(What you are asked to do)
Keep the pictures out of the copy and print all the entries below exactly.

(Supplied data)

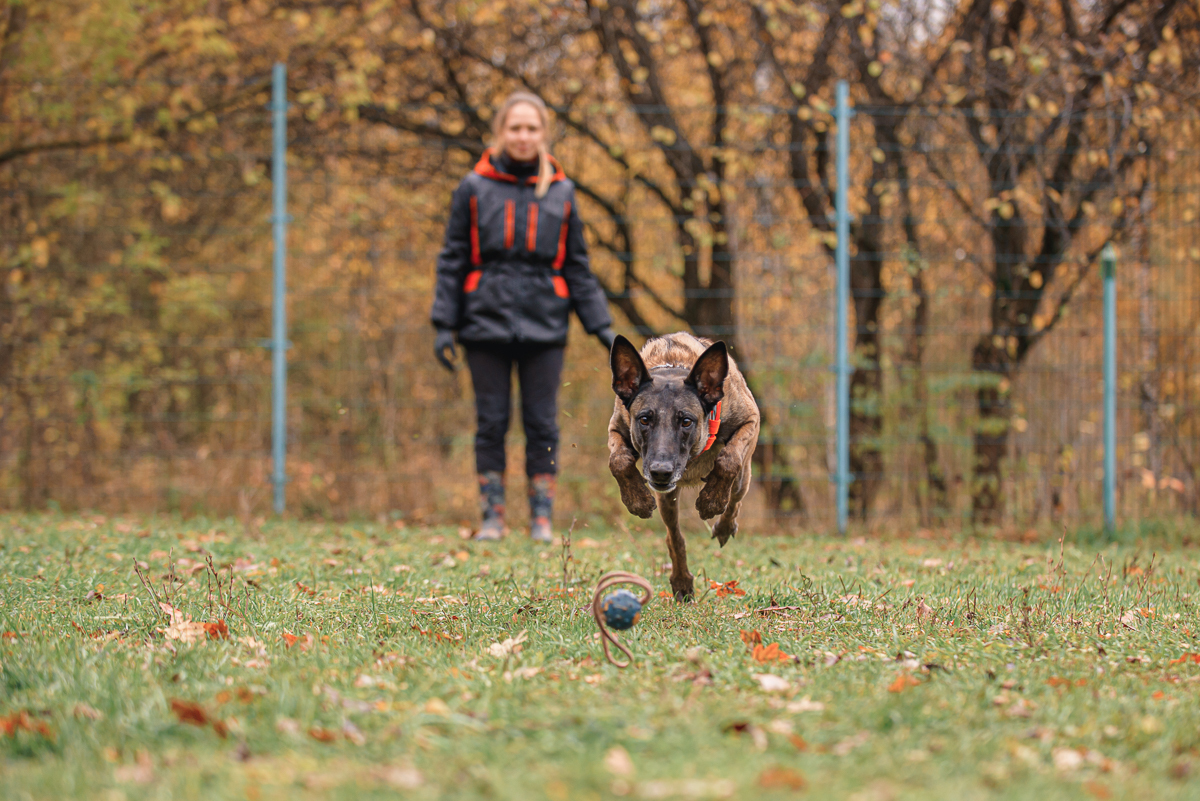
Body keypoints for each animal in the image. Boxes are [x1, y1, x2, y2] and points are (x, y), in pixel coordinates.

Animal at [609, 333, 758, 599]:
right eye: (644, 419)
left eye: (686, 421)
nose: (660, 472)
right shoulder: (617, 427)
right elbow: (618, 461)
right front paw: (637, 500)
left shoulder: (751, 420)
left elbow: (729, 460)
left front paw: (712, 500)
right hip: (667, 498)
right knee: (674, 535)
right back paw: (681, 580)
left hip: (743, 477)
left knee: (735, 498)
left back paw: (724, 525)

(Written answer)
Body keypoints for each animal in the image. Boxes are [x1, y1, x2, y2] and points are (x, y), in pixel coordinates.

Animal at [609, 333, 758, 599]:
right eye: (644, 419)
left eye: (686, 421)
nose: (660, 472)
right shoulder: (617, 427)
right elbow: (618, 461)
right front paw: (637, 500)
left shoulder: (751, 420)
left elbow: (729, 460)
left front paw: (712, 500)
right hip: (667, 498)
right knee: (674, 535)
right back paw: (681, 580)
left hip: (743, 477)
left knee: (735, 498)
left back paw: (724, 525)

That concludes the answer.